Could be his imagination, of course. Or guilt. He’d ripped her from the one thing that had always mattered to her—looking after her home. Her family.
He’d taken away her purpose.
“Did you enjoy your time with Brianna yesterday?” he asked when she took the seat opposite him at the same card table they’d shared the day before. The little girl was Gram’s family. A child who could benefit from a daily dose of her great-grandmother’s loving care.
“She asked me why I had a bruise on my chin and had a lot of questions about the cast,” Gram said. Her short silver hair was curled and styled as usual. She was wearing makeup, too. Something she’d always done.
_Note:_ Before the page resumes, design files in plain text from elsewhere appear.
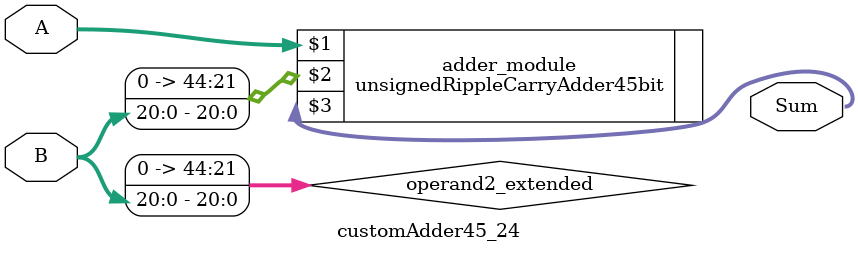
<source format=v>
module customAdder45_24(
                        input [44 : 0] A,
                        input [20 : 0] B,
                        
                        output [45 : 0] Sum
                );

        wire [44 : 0] operand2_extended;
        
        assign operand2_extended =  {24'b0, B};
        
        unsignedRippleCarryAdder45bit adder_module(
            A,
            operand2_extended,
            Sum
        );
        
        endmodule
        
</source>
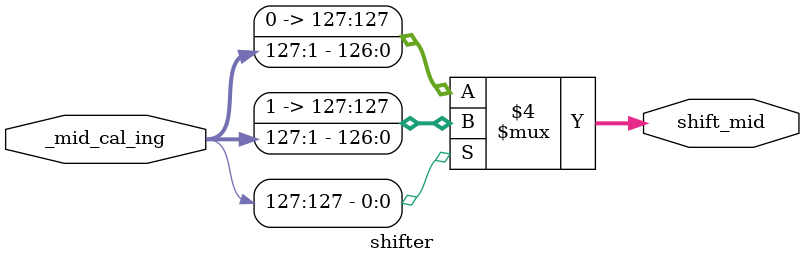
<source format=v>
module shifter(_mid_cal_ing, shift_mid);
input [127:0] _mid_cal_ing;
output reg [127:0] shift_mid;




 always @(*) begin
 if (_mid_cal_ing[127]==1)
	shift_mid={1'b1,_mid_cal_ing[127:1]};
	else
	shift_mid={1'b0,_mid_cal_ing[127:1]};
	end

endmodule 
</source>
“From what I understand, she’s about as precocious as they come.” He tried not to think about the child too much—other than to assure himself that she was well cared for. Although she was his family, too, she was off-limits to him. Didn’t do to build a yearning for what would never be.
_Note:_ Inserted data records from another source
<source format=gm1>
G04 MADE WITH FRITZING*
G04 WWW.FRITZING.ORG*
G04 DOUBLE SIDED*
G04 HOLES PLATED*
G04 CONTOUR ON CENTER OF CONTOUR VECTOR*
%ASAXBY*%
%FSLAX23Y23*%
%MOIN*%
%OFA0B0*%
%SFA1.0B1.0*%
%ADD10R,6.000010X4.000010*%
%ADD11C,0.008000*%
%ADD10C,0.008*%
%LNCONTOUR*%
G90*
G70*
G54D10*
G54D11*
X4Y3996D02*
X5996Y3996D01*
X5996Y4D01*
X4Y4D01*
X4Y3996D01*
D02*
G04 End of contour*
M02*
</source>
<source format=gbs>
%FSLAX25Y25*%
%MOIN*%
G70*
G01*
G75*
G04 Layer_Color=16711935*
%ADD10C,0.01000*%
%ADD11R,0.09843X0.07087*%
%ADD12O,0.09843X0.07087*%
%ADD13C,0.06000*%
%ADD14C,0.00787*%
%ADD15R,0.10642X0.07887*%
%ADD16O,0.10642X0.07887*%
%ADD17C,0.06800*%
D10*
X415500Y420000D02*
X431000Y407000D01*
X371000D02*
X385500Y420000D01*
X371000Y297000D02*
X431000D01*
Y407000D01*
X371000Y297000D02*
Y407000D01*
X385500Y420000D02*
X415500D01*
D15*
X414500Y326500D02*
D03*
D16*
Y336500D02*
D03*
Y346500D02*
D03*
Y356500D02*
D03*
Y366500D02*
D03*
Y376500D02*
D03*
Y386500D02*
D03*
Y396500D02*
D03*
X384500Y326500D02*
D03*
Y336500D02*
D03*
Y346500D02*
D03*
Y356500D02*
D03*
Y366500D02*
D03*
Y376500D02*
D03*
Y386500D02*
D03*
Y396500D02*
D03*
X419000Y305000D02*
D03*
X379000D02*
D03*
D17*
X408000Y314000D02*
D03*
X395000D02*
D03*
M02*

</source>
“I’m sure her mother put her up to it,” Gram said in a truculent tone of voice that was not like her. Or hadn’t been, in his experience, until the past couple of days.
“Harper wouldn’t use her child, Gram.”
He received a long look from watery green eyes. “Yes, she would.”
“Brianna loves you. Of course she’d have a lot of questions when she saw your cast. I hear she has a million questions about everything she notices.”
“She told me her mother said I’d been hurt.”
“Because Harper wanted her to be prepared. She didn’t want her scared or worried. She wanted her to know that you’re safe. And that you’re going to be fine.”
His words garnered him another long look. If he didn’t know better, he’d think she wasn’t sure she could trust him.
Which was downright ludicrous.
And a little scary, too.
What had Bruce told her? About him? About Harper?
Had his brother effectively isolated their grandmother so that he was her only champion? The only one she trusted?
It fit the typical pattern of abuse. Fit Bruce’s own pattern, too, in that he had a history of manipulating the truth to make others look bad—and to make himself look better by comparison. To keep others from thinking less of him about something he’d done. Or to minimize the price he’d have to pay.
“You’re on her side,” Gram said, her words ramping up the tension inside him.
“I’m on your side,” he told her, covering her hand with his. “I love you, Gram. It’s the reason you’re here. Because you’ve been hurt, more than once, and I have to make sure you’re protected.” Leaning forward he looked her straight in the eye, finding it difficult to speak for a second or two. “You know me,” he continued when he could. “You know how much I love you and you know I can’t ignore this.”
Her lips trembled before they formed a smile. She nodded. And then said, “I fell off my stepladder.”
Mason wished he could end the meeting for the time being. That he could take his grandmother out to lunch, to the mall, to the beach. To hear her laugh and tell him stories from when he was little. Or, even better, from when his father was little. She’d been quite the dynamo back then.
“I need you to tell me what happened last night, Gram. How you got out of your room.”
He expected her to pull her hand away. To see a return of the almost belligerent expression she’d worn the day before when Harper had joined them. Instead, she nodded once more.
“You aren’t going to like it.”
He’d already figured that much. His gut tight, he waited to hear how bad it was going to be. She was safe. Bottom line was still good.
But if she was going to risk her own safety to sabotage Harper, he’d have to waste valuable time finding a new place for her—and lose Harper’s help, as well.
He’d also lose his one advantage, the one thing he’d had to convince Gram to stay here at all—the promise of daily visits with Brianna.